:: Directions for this task ::
Could you repeat every line of the entries below word for word, leaving the pictures out of your answer?

+++ Extracted material +++

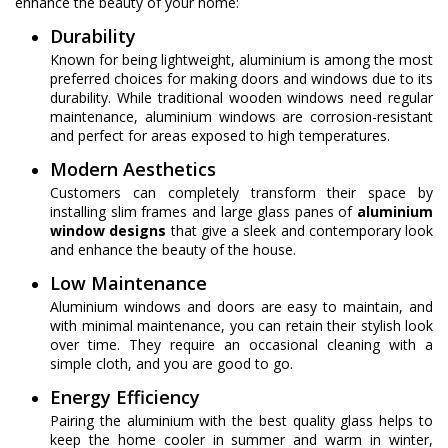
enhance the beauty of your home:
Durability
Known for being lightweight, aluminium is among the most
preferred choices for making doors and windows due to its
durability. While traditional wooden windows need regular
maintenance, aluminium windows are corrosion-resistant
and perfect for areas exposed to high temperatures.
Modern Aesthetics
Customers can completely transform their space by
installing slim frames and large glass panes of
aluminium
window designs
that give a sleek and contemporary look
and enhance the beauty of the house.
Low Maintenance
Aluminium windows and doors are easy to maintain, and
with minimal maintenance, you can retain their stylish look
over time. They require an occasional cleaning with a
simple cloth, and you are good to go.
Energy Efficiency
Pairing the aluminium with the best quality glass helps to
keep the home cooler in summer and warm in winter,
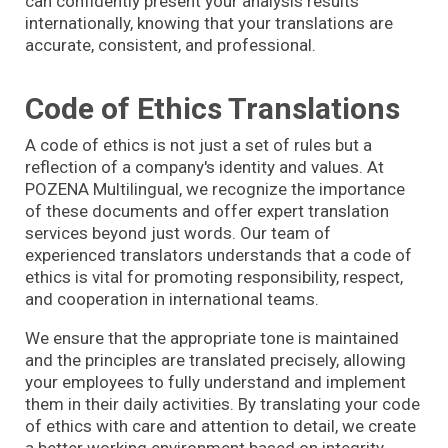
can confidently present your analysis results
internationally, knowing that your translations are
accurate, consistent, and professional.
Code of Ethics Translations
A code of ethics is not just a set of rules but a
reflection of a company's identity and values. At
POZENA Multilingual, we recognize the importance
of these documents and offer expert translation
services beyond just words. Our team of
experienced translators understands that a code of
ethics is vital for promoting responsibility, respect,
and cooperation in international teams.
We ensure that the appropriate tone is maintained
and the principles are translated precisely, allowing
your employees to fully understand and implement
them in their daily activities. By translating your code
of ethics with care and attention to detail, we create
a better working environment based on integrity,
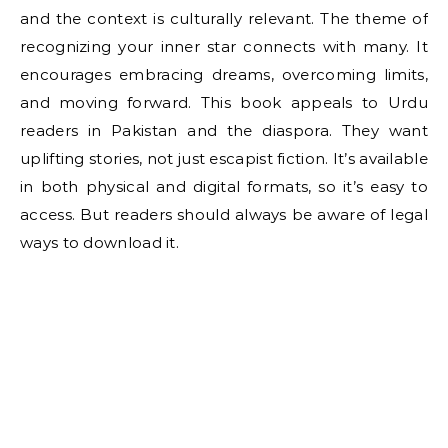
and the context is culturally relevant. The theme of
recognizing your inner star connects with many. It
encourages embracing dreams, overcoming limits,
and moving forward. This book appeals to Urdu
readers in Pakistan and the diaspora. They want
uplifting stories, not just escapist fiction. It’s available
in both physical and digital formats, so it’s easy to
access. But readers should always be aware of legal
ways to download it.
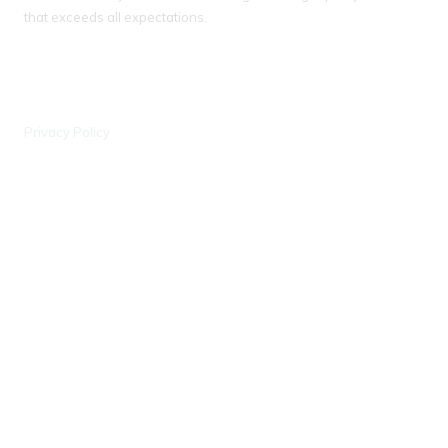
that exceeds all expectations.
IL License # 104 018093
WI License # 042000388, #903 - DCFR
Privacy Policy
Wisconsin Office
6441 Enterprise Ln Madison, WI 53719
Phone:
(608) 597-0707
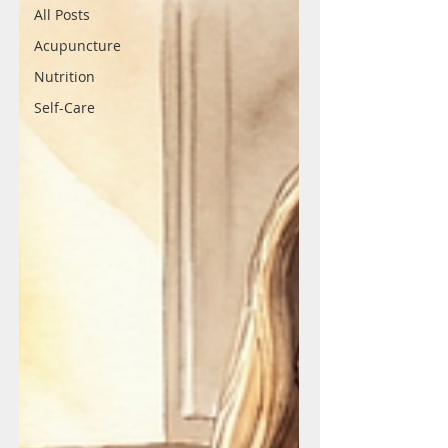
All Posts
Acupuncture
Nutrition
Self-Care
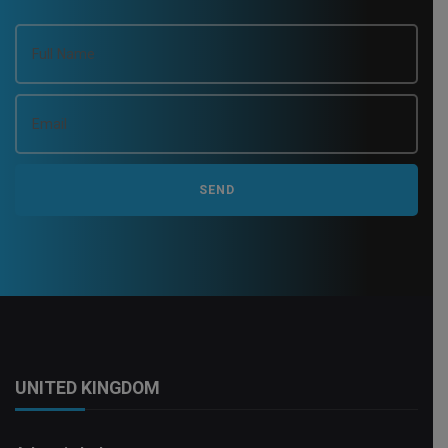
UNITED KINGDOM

+++

:: Answer section ::
enhance the beauty of your home:
Durability
Known for being lightweight, aluminium is among the most
preferred choices for making doors and windows due to its
durability. While traditional wooden windows need regular
maintenance, aluminium windows are corrosion-resistant
and perfect for areas exposed to high temperatures.
Modern Aesthetics
Customers can completely transform their space by
installing slim frames and large glass panes of
aluminium
window designs
that give a sleek and contemporary look
and enhance the beauty of the house.
Low Maintenance
Aluminium windows and doors are easy to maintain, and
with minimal maintenance, you can retain their stylish look
over time. They require an occasional cleaning with a
simple cloth, and you are good to go.
Energy Efficiency
Pairing the aluminium with the best quality glass helps to
keep the home cooler in summer and warm in winter,
can confidently present your analysis results
internationally, knowing that your translations are
accurate, consistent, and professional.
Code of Ethics Translations
A code of ethics is not just a set of rules but a
reflection of a company's identity and values. At
POZENA Multilingual, we recognize the importance
of these documents and offer expert translation
services beyond just words. Our team of
experienced translators understands that a code of
ethics is vital for promoting responsibility, respect,
and cooperation in international teams.
We ensure that the appropriate tone is maintained
and the principles are translated precisely, allowing
your employees to fully understand and implement
them in their daily activities. By translating your code
of ethics with care and attention to detail, we create
a better working environment based on integrity,
and the context is culturally relevant. The theme of
recognizing your inner star connects with many. It
encourages embracing dreams, overcoming limits,
and moving forward. This book appeals to Urdu
readers in Pakistan and the diaspora. They want
uplifting stories, not just escapist fiction. It’s available
in both physical and digital formats, so it’s easy to
access. But readers should always be aware of legal
ways to download it.
that exceeds all expectations.
IL License # 104 018093
WI License # 042000388, #903 - DCFR
Privacy Policy
Wisconsin Office
6441 Enterprise Ln Madison, WI 53719
Phone:
(608) 597-0707
All Posts
Acupuncture
Nutrition
Self-Care
UNITED KINGDOM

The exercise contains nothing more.